What you will do ▸
Each line below that holds the string "lines" counts once; report the total and nothing else.

===============

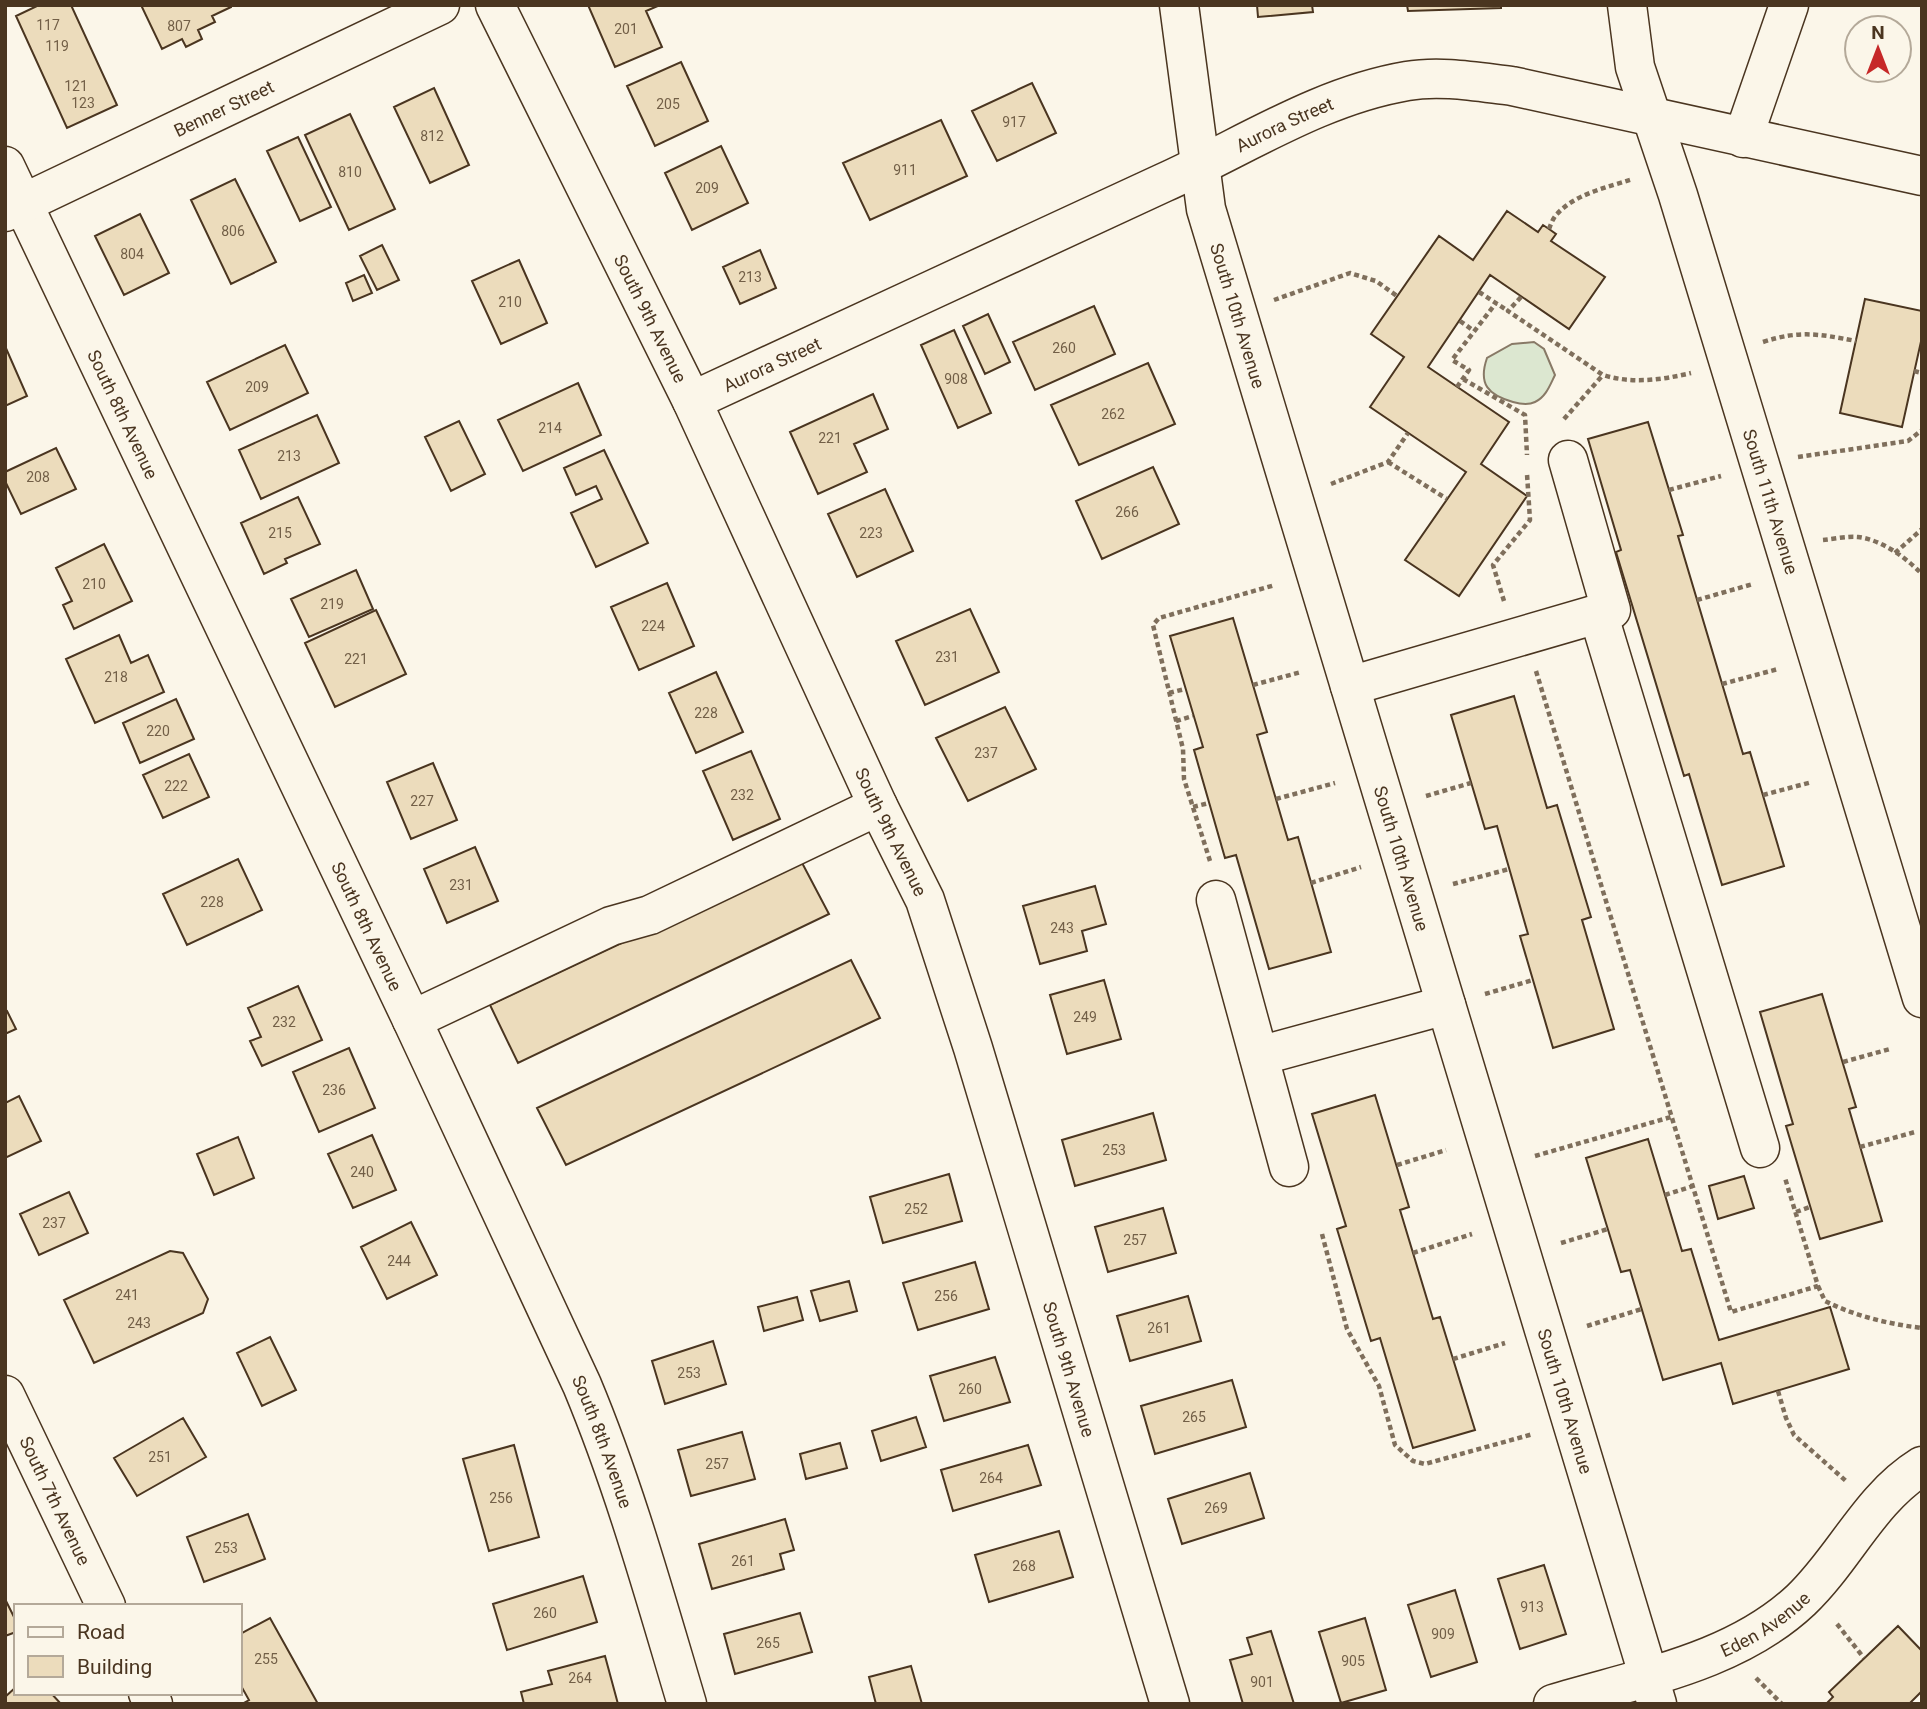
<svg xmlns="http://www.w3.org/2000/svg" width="1927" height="1709" viewBox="0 0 1927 1709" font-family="Roboto,sans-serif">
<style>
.green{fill:#dce7d0;stroke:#887966;stroke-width:2}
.building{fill:#ecdcbc;stroke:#4a3520;stroke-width:2}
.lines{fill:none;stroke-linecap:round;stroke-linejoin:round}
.minor-casing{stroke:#4a3520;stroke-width:41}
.path{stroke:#7f6f5c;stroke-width:4.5;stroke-dasharray:5 3.5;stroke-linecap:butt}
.minor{stroke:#fbf6e9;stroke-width:38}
.labels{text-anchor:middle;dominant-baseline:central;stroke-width:5;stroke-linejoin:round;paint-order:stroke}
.number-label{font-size:14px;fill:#725f47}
.street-label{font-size:18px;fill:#4a3520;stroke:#fbf6e9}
</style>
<rect width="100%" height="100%" fill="#fbf6e9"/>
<path class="green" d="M 1534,342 L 1544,349 L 1555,375 C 1550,385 1546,397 1535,402 C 1529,405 1520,404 1513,402 C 1488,395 1478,384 1487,358 L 1512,344 Z"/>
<path class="building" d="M 39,5 L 71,5 L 117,105 L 67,128 L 16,16 Z
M 141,5 L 231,5 L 231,7 L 212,16 L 215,22 L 198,30 L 202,39 L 186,47 L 182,39 L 162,49 Z
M 588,5 L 660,5 L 646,11 L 662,47 L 615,67 Z
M 1257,5 L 1312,5 L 1313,12 L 1258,17 Z
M 1407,5 L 1501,5 L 1501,8 L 1408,11 Z
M 681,62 L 708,121 L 655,146 L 627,86 Z
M 1032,83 L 1056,133 L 997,161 L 972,111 Z
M 434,88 L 469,165 L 430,183 L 394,107 Z
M 350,114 L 395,209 L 349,230 L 305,135 Z
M 941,120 L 967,176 L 870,220 L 843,163 Z
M 298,137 L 331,207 L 300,221 L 267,151 Z
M 721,146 L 748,203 L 692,230 L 665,173 Z
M 235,179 L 276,262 L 231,284 L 191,200 Z
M 1507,211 L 1538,232 L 1543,225 L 1549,229 L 1556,234 L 1551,241 L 1605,277 L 1569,329 L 1490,275 L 1428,367 L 1509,422 L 1481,464 L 1527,496 L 1459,596 L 1405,560 L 1466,472 L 1370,407 L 1404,357 L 1371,334 L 1439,236 L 1473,260 Z
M 140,214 L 169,273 L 124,295 L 95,236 Z
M 382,245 L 399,280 L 377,290 L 360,256 Z
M 760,250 L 776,288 L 740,304 L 723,267 Z
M 519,260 L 547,323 L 501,344 L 472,281 Z
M 364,275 L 372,293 L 353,301 L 346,283 Z
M 1865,299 L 1922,311 L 1922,337 L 1902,427 L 1840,413 Z
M 1094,306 L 1115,354 L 1035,390 L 1013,342 Z
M 988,314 L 1010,362 L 985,374 L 963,326 Z
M 954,330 L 991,413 L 958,428 L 921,345 Z
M 285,345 L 308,393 L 230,430 L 207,382 Z
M 5,346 L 27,396 L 5,406 Z
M 1148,363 L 1175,424 L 1079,465 L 1051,405 Z
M 578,383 L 601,435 L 523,471 L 498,420 Z
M 873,394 L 888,429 L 854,444 L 867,472 L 818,494 L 790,432 Z
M 317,415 L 339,463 L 261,499 L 239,450 Z
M 459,421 L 485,474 L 451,491 L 425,437 Z
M 1648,422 L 1683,535 L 1678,536 L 1743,754 L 1750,752 L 1784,866 L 1722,885 L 1689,774 L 1684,776 L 1616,552 L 1621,550 L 1588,439 Z
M 56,448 L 76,489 L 21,514 L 5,481 L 5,472 Z
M 604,450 L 648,543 L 596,567 L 571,513 L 602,499 L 596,486 L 576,495 L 564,468 Z
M 1153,467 L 1179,524 L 1102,559 L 1076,501 Z
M 885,489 L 913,551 L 857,577 L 828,514 Z
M 298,497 L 320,544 L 285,559 L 287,563 L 264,574 L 241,523 Z
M 104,544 L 132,601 L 74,629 L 63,605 L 72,601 L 56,568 Z
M 356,570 L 373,609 L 309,637 L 291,599 Z
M 667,583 L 694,646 L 639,670 L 611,607 Z
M 970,609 L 999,672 L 925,705 L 896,641 Z
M 376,610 L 406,674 L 335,707 L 305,643 Z
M 1233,618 L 1267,732 L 1257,735 L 1288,840 L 1298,837 L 1331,952 L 1269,969 L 1236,855 L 1225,858 L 1194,750 L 1203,747 L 1170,636 Z
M 119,635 L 131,663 L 148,655 L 164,692 L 95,723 L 66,659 Z
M 716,672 L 743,732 L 696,753 L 669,693 Z
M 1514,696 L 1547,808 L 1557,805 L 1591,917 L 1582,920 L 1614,1029 L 1553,1048 L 1520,936 L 1528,934 L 1497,826 L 1485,829 L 1451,715 Z
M 176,699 L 194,739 L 140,763 L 123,723 Z
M 1005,707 L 1036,769 L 968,801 L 936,738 Z
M 751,751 L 780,819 L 733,840 L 703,771 Z
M 189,754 L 209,797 L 163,818 L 143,775 Z
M 433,763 L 457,820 L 411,839 L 387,782 Z
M 475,847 L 498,901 L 447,923 L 424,869 Z
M 238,859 L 262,910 L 187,945 L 163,894 Z
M 800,859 L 829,914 L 518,1063 L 490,1005 Z
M 1095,886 L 1106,924 L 1082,931 L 1087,951 L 1040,964 L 1023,906 Z
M 851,960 L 880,1018 L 566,1165 L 537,1108 Z
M 1104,980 L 1121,1039 L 1067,1054 L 1050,995 Z
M 298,986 L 322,1040 L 262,1066 L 250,1041 L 261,1037 L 248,1008 Z
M 1822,994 L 1856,1107 L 1849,1109 L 1882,1221 L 1820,1239 L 1786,1126 L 1793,1124 L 1760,1012 Z
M 7,1011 L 16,1029 L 5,1034 L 5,1012 Z
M 349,1048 L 375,1108 L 319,1132 L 293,1072 Z
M 1375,1095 L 1409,1207 L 1400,1210 L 1433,1319 L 1440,1317 L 1475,1430 L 1413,1448 L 1380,1338 L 1371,1341 L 1337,1229 L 1346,1226 L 1312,1114 Z
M 19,1096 L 41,1141 L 5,1158 L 5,1103 Z
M 1153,1113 L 1166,1160 L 1075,1186 L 1062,1140 Z
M 372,1135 L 396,1190 L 353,1208 L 328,1154 Z
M 238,1137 L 254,1178 L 214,1195 L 197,1154 Z
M 1648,1139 L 1682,1251 L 1691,1249 L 1719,1340 L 1830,1307 L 1849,1369 L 1733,1404 L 1721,1363 L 1663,1380 L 1630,1270 L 1621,1272 L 1586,1158 Z
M 949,1174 L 962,1221 L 883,1243 L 870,1197 Z
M 1744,1176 L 1754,1208 L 1718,1219 L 1709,1186 Z
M 69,1192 L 88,1233 L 39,1255 L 20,1214 Z
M 1163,1208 L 1176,1253 L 1108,1272 L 1095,1227 Z
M 411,1222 L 437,1275 L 387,1299 L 361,1247 Z
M 170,1251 L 183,1253 L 208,1299 L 203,1313 L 94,1363 L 64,1300 Z
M 975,1262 L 989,1309 L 918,1330 L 903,1283 Z
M 849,1281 L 857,1311 L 820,1321 L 811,1291 Z
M 1188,1296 L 1201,1341 L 1130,1361 L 1117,1316 Z
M 797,1297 L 803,1320 L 764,1331 L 758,1307 Z
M 270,1337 L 296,1390 L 262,1406 L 237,1353 Z
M 713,1341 L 726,1384 L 665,1404 L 652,1361 Z
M 995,1357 L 1010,1402 L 944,1421 L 930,1376 Z
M 1232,1380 L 1246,1427 L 1155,1454 L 1141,1406 Z
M 916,1417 L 926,1447 L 881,1461 L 872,1431 Z
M 183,1418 L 206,1457 L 137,1496 L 114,1458 Z
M 742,1432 L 755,1479 L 691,1496 L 678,1450 Z
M 840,1443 L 847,1468 L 806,1479 L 800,1454 Z
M 514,1445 L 539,1537 L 489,1551 L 463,1459 Z
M 1028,1445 L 1041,1485 L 953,1511 L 941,1470 Z
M 1250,1473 L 1264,1518 L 1182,1544 L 1168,1499 Z
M 248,1514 L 265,1559 L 204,1582 L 187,1537 Z
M 785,1519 L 794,1550 L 780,1554 L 784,1569 L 712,1589 L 699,1544 Z
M 1059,1531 L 1073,1577 L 989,1602 L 975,1555 Z
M 1544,1565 L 1566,1634 L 1520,1649 L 1498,1579 Z
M 583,1576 L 597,1622 L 507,1650 L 493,1604 Z
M 1455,1590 L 1477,1662 L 1431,1677 L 1408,1605 Z
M 5,1599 L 16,1621 L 16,1632 L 5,1636 Z
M 800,1613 L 812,1652 L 735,1674 L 724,1634 Z
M 270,1618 L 318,1704 L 242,1704 L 249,1700 L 240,1684 L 240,1634 Z
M 1365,1618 L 1386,1690 L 1341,1703 L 1319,1632 Z
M 1898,1626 L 1922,1651 L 1922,1691 L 1909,1704 L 1826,1704 L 1833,1697 L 1829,1692 Z
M 1271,1631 L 1294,1704 L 1243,1704 L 1230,1660 L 1252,1654 L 1247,1638 Z
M 605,1656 L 618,1704 L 524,1704 L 521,1692 L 552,1684 L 548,1671 Z
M 911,1666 L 922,1704 L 876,1704 L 869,1677 Z
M 16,1687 L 16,1693 L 51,1693 L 61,1704 L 5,1704 L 5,1697 Z"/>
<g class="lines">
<g class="minor-casing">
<g id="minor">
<path id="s1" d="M 495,5 L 692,401 L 878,806 L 925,900 L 973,1048 L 1170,1704"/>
<path id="s2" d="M 1179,5 L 1206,209 L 1657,1704"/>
<path id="s3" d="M 1627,5 L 1635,67 L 1678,195 L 1922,998"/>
<path d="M 1743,138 L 1789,5"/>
<path id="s4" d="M 5,166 L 412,1020 L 582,1385 C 625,1488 655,1597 687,1704"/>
<path id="s5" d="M 5,212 L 440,5"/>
<path id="s6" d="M 692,401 C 849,328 1006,256 1163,183 C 1243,147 1319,96 1407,81 C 1441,75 1478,82 1512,86 L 1922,176"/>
<path d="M 1598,613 L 1760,1148"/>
<path d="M 1350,686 L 1611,610 L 1568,460"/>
<path d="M 1216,900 L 1289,1167"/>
<path d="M 412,1020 L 611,926 L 650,915 L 878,806"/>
<path d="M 1259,1056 L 1446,1005"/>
<path id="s7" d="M 5,1395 L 106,1606"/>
<path d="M 148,1693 L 153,1704"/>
<path id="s8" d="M 1553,1704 C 1638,1678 1734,1663 1801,1600 C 1845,1558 1869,1499 1922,1466"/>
</g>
</g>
<path class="path" d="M 1549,229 C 1551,224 1553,218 1557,214 C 1575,194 1608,187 1633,179
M 1479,292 L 1508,311
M 1521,297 L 1508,311 L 1603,375 C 1632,384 1661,380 1691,373
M 1274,300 L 1350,273 L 1376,281 L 1397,296
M 1460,321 L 1474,331
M 1763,342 C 1800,330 1819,334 1856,341
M 1914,371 L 1922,373
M 1463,379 L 1525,415 L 1527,455
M 1457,387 L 1469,370 L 1452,360 L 1496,303
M 1564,419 L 1603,375
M 1798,457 L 1908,441 L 1922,430
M 1388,462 L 1447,499
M 1331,484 L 1388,462 L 1408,433
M 1669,490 L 1721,476
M 1823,540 C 1834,539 1847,536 1858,537 C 1882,540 1905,557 1922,574
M 1895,553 L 1922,529
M 1697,600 L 1753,584
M 1504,601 L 1493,565 L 1530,520 L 1527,474
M 1536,671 L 1731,1312 L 1818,1286 L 1785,1178
M 1722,684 L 1778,669
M 1253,685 L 1301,672
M 1169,693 L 1185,689
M 1176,721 L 1193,716
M 1763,795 L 1812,782
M 1426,796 L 1471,783
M 1276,799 L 1335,783
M 1193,807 L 1209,803
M 1210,861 L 1184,779 L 1183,749 L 1153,625 L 1159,618 L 1275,585
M 1311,883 L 1361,867
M 1453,884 L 1509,869
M 1485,994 L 1533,980
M 1843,1062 L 1890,1049
M 1860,1147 L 1915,1132
M 1535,1156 L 1671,1117
M 1397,1165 L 1446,1150
M 1665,1195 L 1693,1186
M 1796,1212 L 1810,1207
M 1322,1234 L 1347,1329 L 1379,1386 L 1395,1445 L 1413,1461 L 1425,1464 L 1533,1434
M 1561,1243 L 1608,1229
M 1413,1253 L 1472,1234
M 1818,1286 L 1825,1301 C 1855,1316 1888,1324 1922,1328
M 1587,1326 L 1642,1309
M 1453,1359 L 1505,1343
M 1778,1391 L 1786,1418 L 1794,1435 L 1846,1481
M 1837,1624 L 1864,1658
M 1756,1678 L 1782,1704"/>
<use href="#minor" class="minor"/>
</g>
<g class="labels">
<g class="number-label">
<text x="48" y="25">117</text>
<text x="179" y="26">807</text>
<text x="626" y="29">201</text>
<text x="57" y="46">119</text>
<text x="76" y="86">121</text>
<text x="83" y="103">123</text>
<text x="668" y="104">205</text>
<text x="1014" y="122">917</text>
<text x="432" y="136">812</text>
<text x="905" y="170">911</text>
<text x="350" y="172">810</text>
<text x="707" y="188">209</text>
<text x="233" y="231">806</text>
<text x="132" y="254">804</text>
<text x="750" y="277">213</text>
<text x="510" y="302">210</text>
<text x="1064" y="348">260</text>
<text x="956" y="379">908</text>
<text x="257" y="387">209</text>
<text x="1113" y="414">262</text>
<text x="550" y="428">214</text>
<text x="830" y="438">221</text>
<text x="289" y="456">213</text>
<text x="38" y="477">208</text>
<text x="1127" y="512">266</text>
<text x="280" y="533">215</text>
<text x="871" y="533">223</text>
<text x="94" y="584">210</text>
<text x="332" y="604">219</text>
<text x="653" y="626">224</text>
<text x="947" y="657">231</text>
<text x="356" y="659">221</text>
<text x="116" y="677">218</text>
<text x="706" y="713">228</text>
<text x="158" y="731">220</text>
<text x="986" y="753">237</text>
<text x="176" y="786">222</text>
<text x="742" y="795">232</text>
<text x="422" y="801">227</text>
<text x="461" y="885">231</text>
<text x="212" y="902">228</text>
<text x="1062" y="928">243</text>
<text x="1085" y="1017">249</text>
<text x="284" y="1022">232</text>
<text x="334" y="1090">236</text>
<text x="1114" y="1150">253</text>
<text x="362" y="1172">240</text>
<text x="916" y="1209">252</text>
<text x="54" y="1223">237</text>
<text x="1135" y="1240">257</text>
<text x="399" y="1261">244</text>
<text x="127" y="1295">241</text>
<text x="946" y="1296">256</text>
<text x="139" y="1323">243</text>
<text x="1159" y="1328">261</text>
<text x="689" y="1373">253</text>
<text x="970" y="1389">260</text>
<text x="1194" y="1417">265</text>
<text x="160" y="1457">251</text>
<text x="717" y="1464">257</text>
<text x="991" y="1478">264</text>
<text x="501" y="1498">256</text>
<text x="1216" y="1508">269</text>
<text x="226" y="1548">253</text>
<text x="743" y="1561">261</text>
<text x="1024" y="1566">268</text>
<text x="1532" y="1607">913</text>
<text x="545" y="1613">260</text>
<text x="1443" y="1634">909</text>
<text x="768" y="1643">265</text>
<text x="266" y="1659">255</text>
<text x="1353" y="1661">905</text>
<text x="580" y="1678">264</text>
<text x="1262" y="1682">901</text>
</g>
<g class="street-label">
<text stroke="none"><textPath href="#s5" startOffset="242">Benner Street</textPath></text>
<text stroke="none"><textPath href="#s6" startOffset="654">Aurora Street</textPath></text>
<text stroke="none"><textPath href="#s2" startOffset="317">South 10th Avenue</textPath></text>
<text stroke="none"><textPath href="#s1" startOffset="350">South 9th Avenue</textPath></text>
<text stroke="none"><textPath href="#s6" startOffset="88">Aurora Street</textPath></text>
<text stroke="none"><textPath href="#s4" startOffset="275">South 8th Avenue</textPath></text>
<text stroke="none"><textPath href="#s3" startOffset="518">South 11th Avenue</textPath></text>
<text stroke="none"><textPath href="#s1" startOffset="917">South 9th Avenue</textPath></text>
<text stroke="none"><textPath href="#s2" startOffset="884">South 10th Avenue</textPath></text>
<text stroke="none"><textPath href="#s4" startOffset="842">South 8th Avenue</textPath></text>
<text stroke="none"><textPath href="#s1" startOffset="1484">South 9th Avenue</textPath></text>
<text stroke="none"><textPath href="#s2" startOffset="1451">South 10th Avenue</textPath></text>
<text stroke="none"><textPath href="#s4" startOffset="1409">South 8th Avenue</textPath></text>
<text stroke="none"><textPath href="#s7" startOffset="117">South 7th Avenue</textPath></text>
<text stroke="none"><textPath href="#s8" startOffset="228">Eden Avenue</textPath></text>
</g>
</g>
<rect width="1927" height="1709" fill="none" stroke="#4a3520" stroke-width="14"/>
<rect x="14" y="1604" width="228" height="91" fill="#fbf6e9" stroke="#b4a999" stroke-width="2"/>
<rect x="28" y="1627" width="35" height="10" fill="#fbf6e9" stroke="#b4a999" stroke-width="2"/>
<text x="77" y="1639" font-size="21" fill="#4a3520">Road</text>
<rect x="28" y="1656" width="35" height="21" fill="#ecdcbc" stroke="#b4a999" stroke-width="2"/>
<text x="77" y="1674" font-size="21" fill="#4a3520">Building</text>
<g transform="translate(1878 49)"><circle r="33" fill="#fbf6e9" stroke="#b4a999" stroke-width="2"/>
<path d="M0-5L12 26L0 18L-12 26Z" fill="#c62828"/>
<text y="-10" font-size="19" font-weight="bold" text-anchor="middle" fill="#4a3520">N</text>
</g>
</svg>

===============

Solution for this task ▸
2